The U.S. Supreme Court has agreed to hear an appeal by the State of Kansas that will review a state supreme court decision in a Douglas County vehicle stop case.
“The specific issue is whether, when a law enforcement officer knows that a vehicle is owned by a person who is not supposed to be driving and sees the vehicle being driven, is that enough to make a traffic stop reasonable under the Fourth Amendment?,” asked Kansas Attorney General Derek Schmidt.
The Kansas Supreme Court held in 2018 that, without more information, it is not reasonable under the Fourth Amendment for a police officer to suspect that the registered owner of a vehicle is the person driving the vehicle.
“The majority of courts that have looked at that question have concluded the answer is yes, that is a reasonable stop,” said Schmidt. “The Kansas Supreme Court and a minority of courts and a minority of courts that have answered the question have said no, that’s not reasonable, you need to have more information.”

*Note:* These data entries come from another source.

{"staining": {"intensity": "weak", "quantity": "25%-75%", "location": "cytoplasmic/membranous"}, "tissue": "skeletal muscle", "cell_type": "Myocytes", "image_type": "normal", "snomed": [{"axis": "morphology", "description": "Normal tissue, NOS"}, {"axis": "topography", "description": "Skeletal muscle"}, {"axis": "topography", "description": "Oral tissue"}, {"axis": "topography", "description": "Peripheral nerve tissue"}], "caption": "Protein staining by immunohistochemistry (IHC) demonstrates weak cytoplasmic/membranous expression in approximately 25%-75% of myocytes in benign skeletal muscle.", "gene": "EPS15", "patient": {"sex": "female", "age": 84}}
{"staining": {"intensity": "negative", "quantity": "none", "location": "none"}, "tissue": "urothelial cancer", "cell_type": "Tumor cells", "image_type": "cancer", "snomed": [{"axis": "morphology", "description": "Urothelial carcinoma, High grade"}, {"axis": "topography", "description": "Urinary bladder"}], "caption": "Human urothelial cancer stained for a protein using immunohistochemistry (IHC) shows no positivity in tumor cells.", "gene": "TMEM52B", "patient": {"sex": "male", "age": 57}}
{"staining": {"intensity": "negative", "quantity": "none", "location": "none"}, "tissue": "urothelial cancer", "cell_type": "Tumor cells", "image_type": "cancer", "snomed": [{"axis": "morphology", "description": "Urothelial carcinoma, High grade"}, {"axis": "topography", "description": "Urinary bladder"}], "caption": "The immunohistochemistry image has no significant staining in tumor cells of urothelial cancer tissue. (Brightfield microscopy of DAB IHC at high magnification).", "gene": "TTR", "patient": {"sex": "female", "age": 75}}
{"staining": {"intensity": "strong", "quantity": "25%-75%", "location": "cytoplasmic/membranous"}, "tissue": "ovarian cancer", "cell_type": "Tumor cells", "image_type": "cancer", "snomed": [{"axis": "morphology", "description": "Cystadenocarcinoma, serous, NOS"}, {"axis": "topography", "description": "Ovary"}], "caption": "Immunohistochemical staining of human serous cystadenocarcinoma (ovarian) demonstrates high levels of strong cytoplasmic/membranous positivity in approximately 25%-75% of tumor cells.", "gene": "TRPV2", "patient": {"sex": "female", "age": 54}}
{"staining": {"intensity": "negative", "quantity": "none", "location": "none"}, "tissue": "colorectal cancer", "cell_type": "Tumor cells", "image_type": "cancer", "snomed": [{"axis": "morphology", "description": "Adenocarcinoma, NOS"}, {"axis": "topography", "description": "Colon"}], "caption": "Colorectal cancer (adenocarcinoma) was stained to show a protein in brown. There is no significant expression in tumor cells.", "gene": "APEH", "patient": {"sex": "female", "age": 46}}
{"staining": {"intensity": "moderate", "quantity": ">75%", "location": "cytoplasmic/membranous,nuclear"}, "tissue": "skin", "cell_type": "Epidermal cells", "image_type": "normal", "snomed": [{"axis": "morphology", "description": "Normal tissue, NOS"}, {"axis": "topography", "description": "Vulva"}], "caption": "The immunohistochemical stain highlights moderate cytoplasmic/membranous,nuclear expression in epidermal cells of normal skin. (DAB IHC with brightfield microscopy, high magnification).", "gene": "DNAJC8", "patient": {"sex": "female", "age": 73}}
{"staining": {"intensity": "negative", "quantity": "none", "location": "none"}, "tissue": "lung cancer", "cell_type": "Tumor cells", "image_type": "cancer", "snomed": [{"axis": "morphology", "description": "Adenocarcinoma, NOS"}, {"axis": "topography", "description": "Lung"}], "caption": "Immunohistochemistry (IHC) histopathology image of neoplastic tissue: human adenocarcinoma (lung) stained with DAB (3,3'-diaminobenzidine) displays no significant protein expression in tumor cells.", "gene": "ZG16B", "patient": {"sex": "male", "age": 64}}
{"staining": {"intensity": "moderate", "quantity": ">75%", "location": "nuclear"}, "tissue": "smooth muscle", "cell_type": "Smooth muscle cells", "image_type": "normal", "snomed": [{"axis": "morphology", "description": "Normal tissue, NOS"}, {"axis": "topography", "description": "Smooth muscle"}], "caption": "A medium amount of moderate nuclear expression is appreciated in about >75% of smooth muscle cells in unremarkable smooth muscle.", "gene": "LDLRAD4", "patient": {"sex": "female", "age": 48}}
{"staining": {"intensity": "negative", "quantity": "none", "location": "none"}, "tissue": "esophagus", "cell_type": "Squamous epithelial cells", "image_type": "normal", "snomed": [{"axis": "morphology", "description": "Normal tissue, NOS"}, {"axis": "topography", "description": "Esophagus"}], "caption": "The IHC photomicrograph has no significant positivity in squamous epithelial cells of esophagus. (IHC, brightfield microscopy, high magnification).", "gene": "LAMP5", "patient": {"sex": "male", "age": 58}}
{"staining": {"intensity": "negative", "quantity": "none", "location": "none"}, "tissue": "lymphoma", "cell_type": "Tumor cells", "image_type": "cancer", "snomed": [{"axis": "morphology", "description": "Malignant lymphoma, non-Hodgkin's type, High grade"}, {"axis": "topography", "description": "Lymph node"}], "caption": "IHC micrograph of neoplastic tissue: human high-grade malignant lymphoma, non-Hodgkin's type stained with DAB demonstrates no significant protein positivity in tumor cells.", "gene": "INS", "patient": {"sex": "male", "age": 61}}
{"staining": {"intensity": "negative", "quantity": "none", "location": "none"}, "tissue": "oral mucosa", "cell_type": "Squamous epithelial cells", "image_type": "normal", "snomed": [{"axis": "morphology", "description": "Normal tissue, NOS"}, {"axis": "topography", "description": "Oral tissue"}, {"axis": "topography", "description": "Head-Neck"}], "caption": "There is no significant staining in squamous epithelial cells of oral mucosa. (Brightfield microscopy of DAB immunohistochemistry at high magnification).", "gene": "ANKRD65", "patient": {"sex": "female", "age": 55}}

Currently, further state court proceedings in the case are on hold until the U.S. Supreme Court issues a ruling on the merits in the appeal.
“We think it’s a very good thing that the court’s granted the case,” said Schmidt. “We’re looking forward to arguing it this fall, and we’ll see what the ultimate outcome is.”
The case is one of three the attorney general’s office will argue at the U.S. Supreme Court this fall.